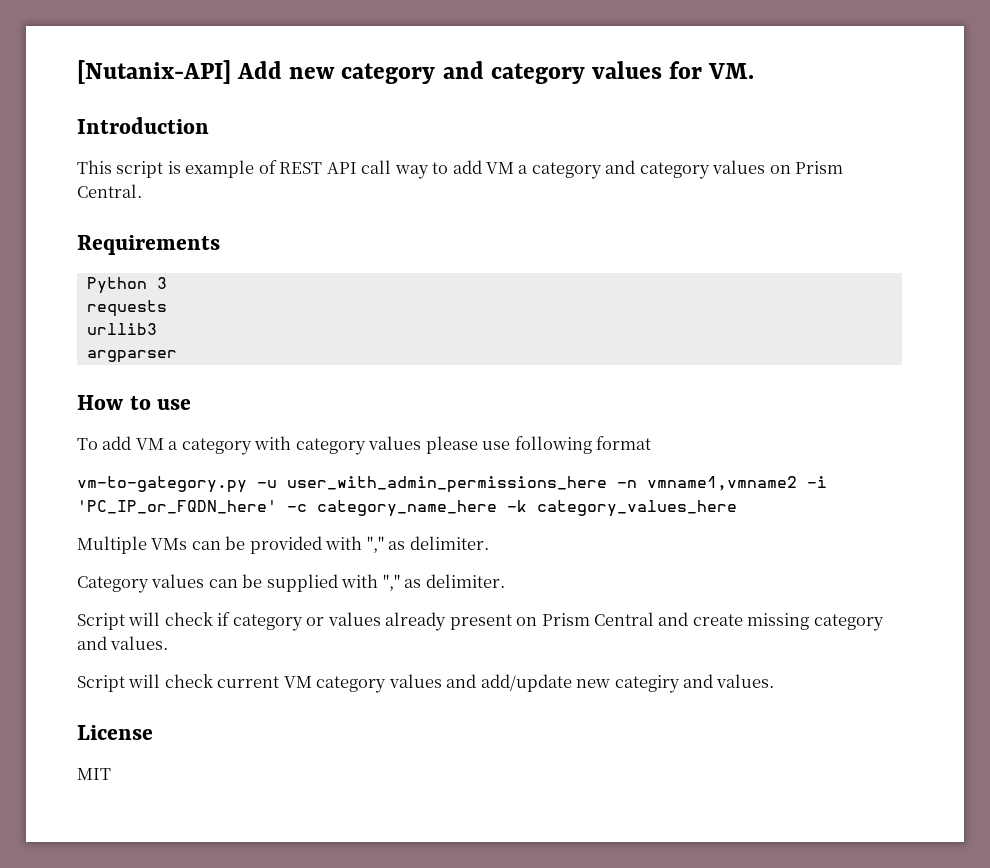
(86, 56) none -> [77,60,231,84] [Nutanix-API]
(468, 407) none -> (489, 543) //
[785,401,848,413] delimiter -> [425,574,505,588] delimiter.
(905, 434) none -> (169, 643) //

---

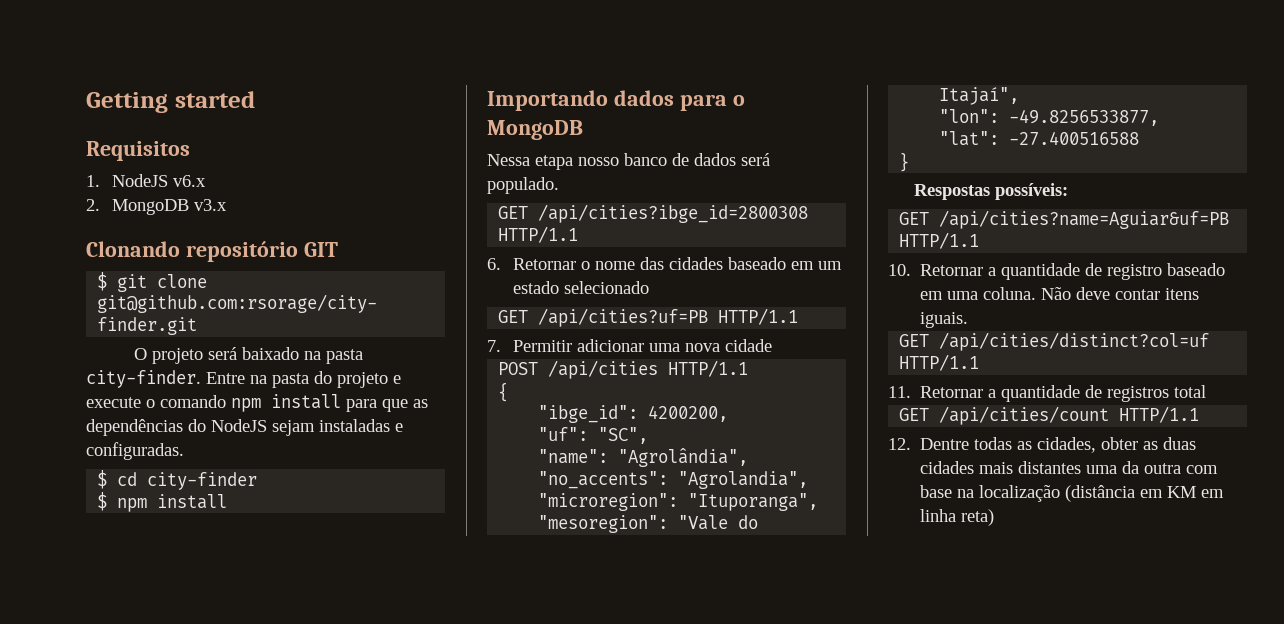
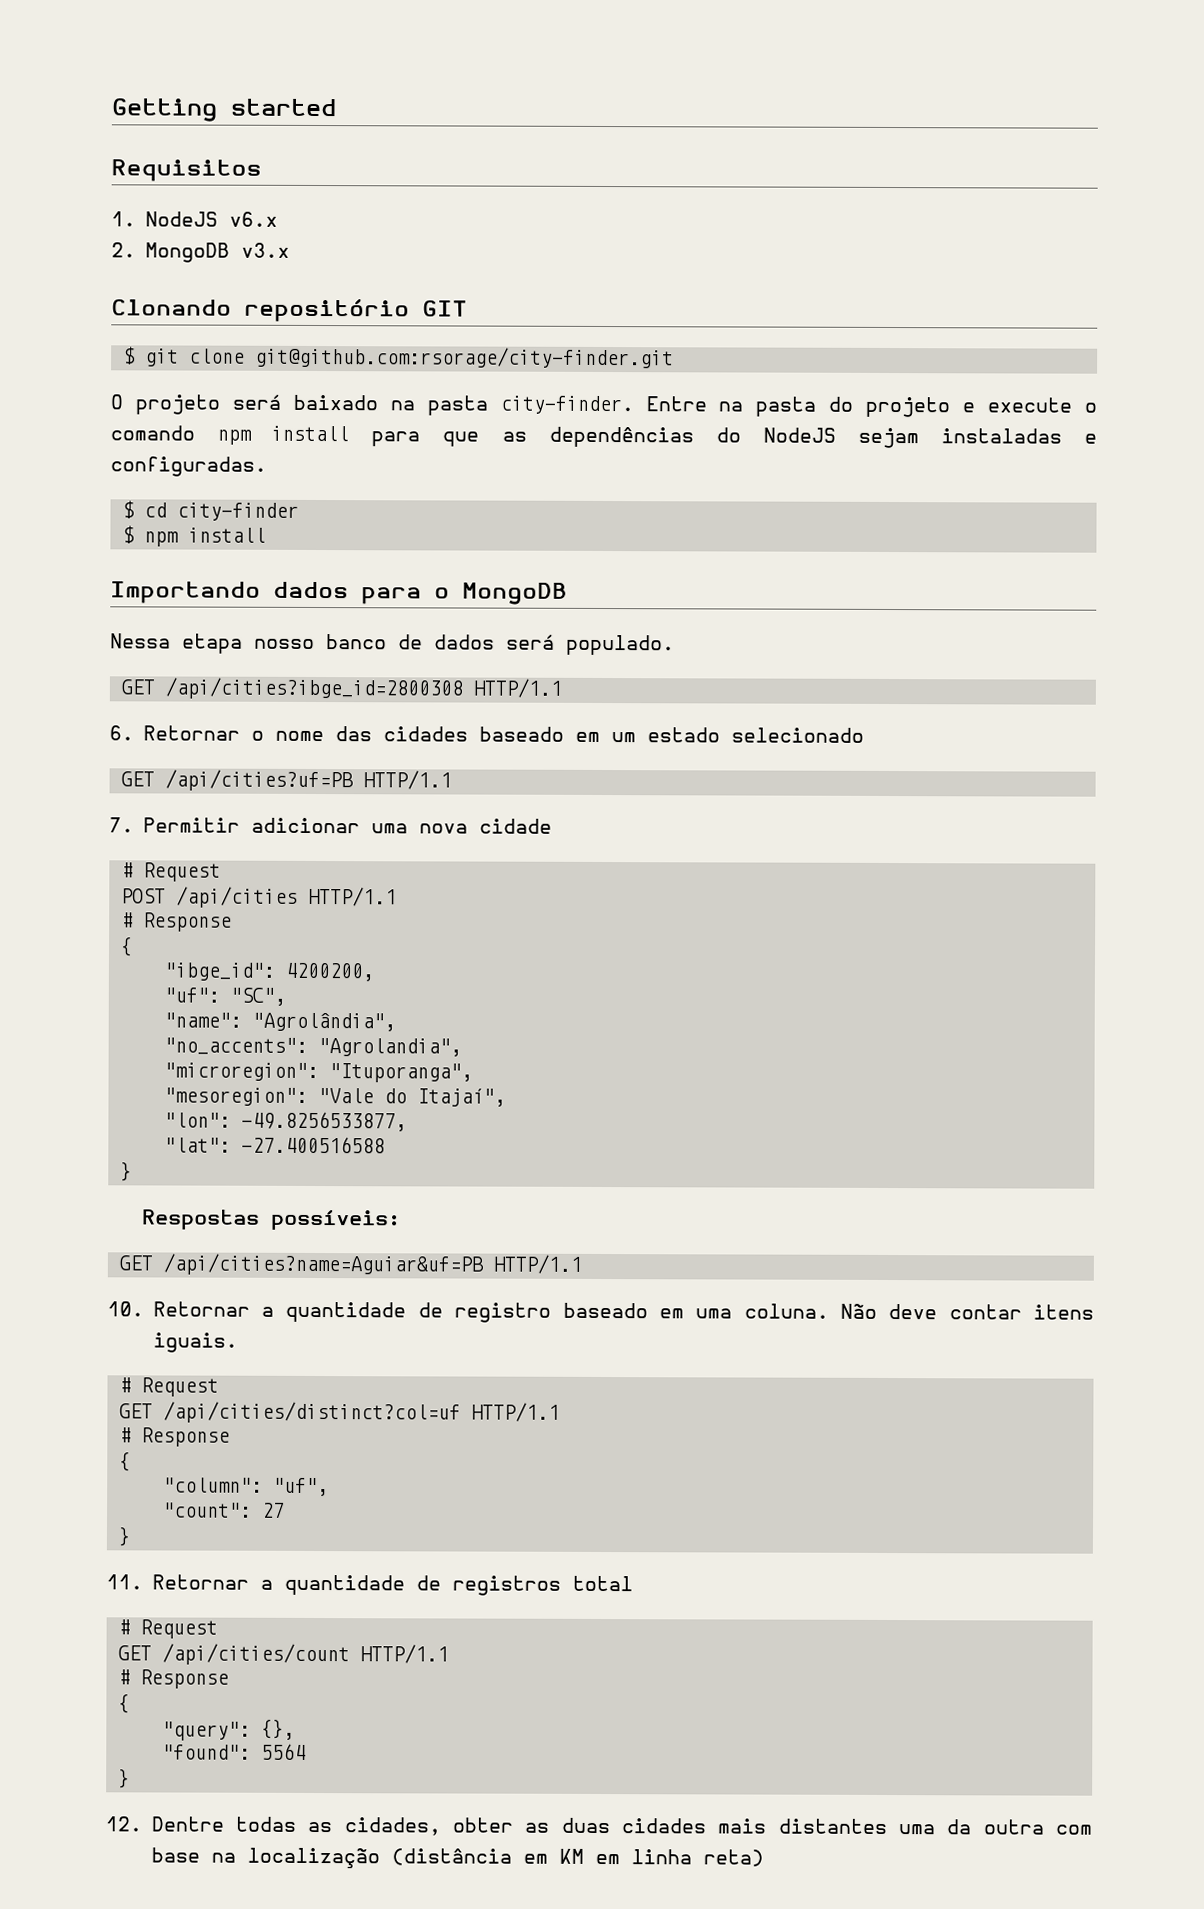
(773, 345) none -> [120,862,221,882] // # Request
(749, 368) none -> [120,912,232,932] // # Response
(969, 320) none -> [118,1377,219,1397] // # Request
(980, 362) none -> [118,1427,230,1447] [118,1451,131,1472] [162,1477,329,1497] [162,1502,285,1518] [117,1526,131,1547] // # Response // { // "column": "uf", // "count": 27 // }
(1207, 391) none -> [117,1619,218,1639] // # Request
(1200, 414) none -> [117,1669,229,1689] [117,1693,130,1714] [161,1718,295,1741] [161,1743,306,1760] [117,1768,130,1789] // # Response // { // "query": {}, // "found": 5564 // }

---

> [Your assignment] Among the records above, repeat exactly the line with "(468, 407) none -> (489, 543) //", the line with "(905, 434) none -> (169, 643) //", and every line in between, and only those.

> [Output]
(468, 407) none -> (489, 543) //
[785,401,848,413] delimiter -> [425,574,505,588] delimiter.
(905, 434) none -> (169, 643) //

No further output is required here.